It may be popular to quote Alfred, Lord Tennyson's sentiment "'Tis better to have loved and lost than never to have loved at all," but this ballad from Victor Young and Edward Heyman is having none of that:
When I fall in love it will be forever Or I'll never fall in love
Young, a film composer, and Heyman, "Body and Soul" lyricist, wrote the song for the 1952 war film One Minute To Zero, starring Robert Mitchum and Ann Blyth. While Jeri Southern was the first to record the song, it was Doris Day who scored the first hit that same year.
Nat King Cole recorded this for his 1956 album Love Is the Thing and performed it in the movie Istanbul the following year. It didn't chart in the US, but was a hit in the UK, where it peaked at #2. Daughter Natalie Cole used her late father's vocals to create a virtual duet featured on her 1996 Stardust album. The cover won Best Pop Collaboration with Vocals and Best Instrumental Arrangement with Accompanying Vocal(s) that year. She also recorded a contemporary R&B version for an earlier album, Everlasting (1987).
Celine Dion and Clive Griffin recorded a duet in 1993 for the hit soundtrack to Sleepless in Seattle, a romantic comedy starring Tom Hanks and Meg Ryan. Their version, arranged by David Foster and Jeremy Lubbock, won a Grammy Award for Best Instrumental Arrangement Accompanying Vocalist(s) in 1994. It was also nominated for Best Pop Performance by a Duo or Group with Vocal, but lost to "A Whole New World (Aladdin's Theme)" by Peabo Bryson and Regina Belle.

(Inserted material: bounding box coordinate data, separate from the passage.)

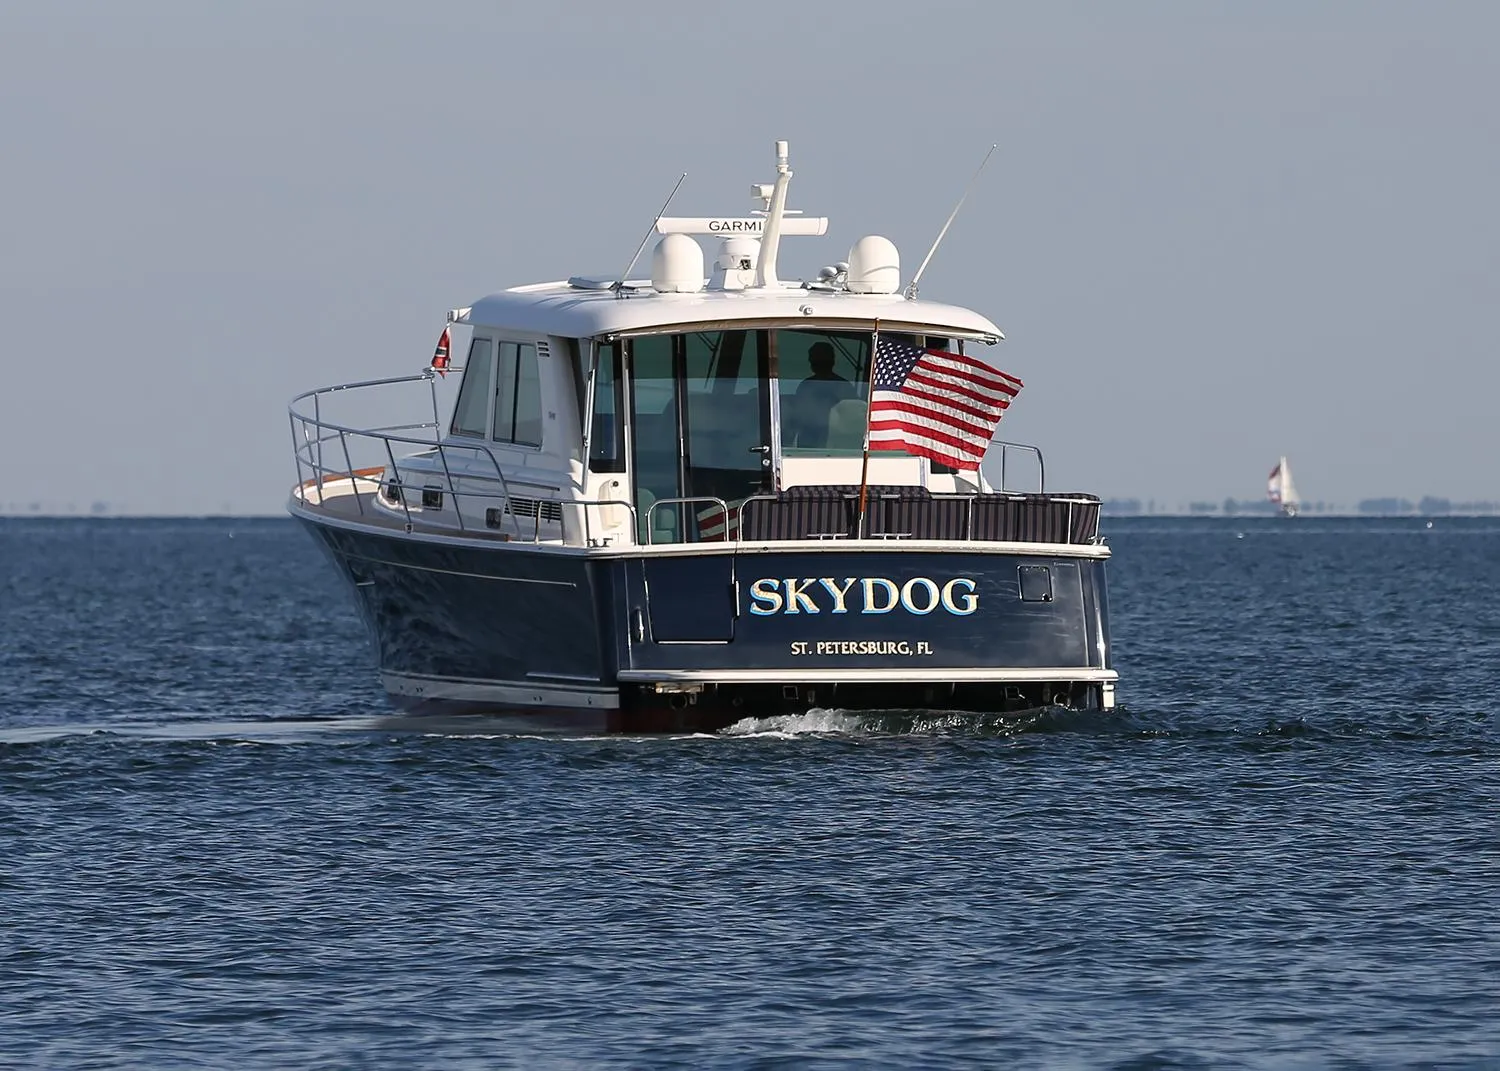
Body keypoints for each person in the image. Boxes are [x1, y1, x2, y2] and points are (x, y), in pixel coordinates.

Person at [789, 342, 855, 447]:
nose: (813, 362)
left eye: (818, 359)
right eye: (813, 359)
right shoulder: (805, 386)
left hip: (838, 444)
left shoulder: (844, 387)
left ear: (831, 361)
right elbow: (798, 416)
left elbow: (853, 420)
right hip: (808, 442)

Riding high on the success of his career-making single, "Never Gonna Give You Up," Rick Astley was angling for another chart-topper in his native UK with a 1987 cover of Nat King Cole's version, which was approaching its 30th anniversary. But EMI was anxious for their act, Pet Shop Boys, to land a Christmas #1 (a prestigious feat in the UK) for "Always On My Mind," so the label re-released Cole's single to undermine Astley's. It worked, and Astley's version peaked at #2, while Cole's re-issue landed at #4.
Over 100 artists have recorded this, including Tony Bennett, Karen Carpenter, Linda Ronstadt, Rod Stewart, Barry Manilow, and Boyz II Men. The Lettermen hit #7 on the pop chart with their version in 1962.
Nat King Cole's version was used in Wrongfully Accused, a 1998 spoof of The Fugitive, starring Leslie Nielsen.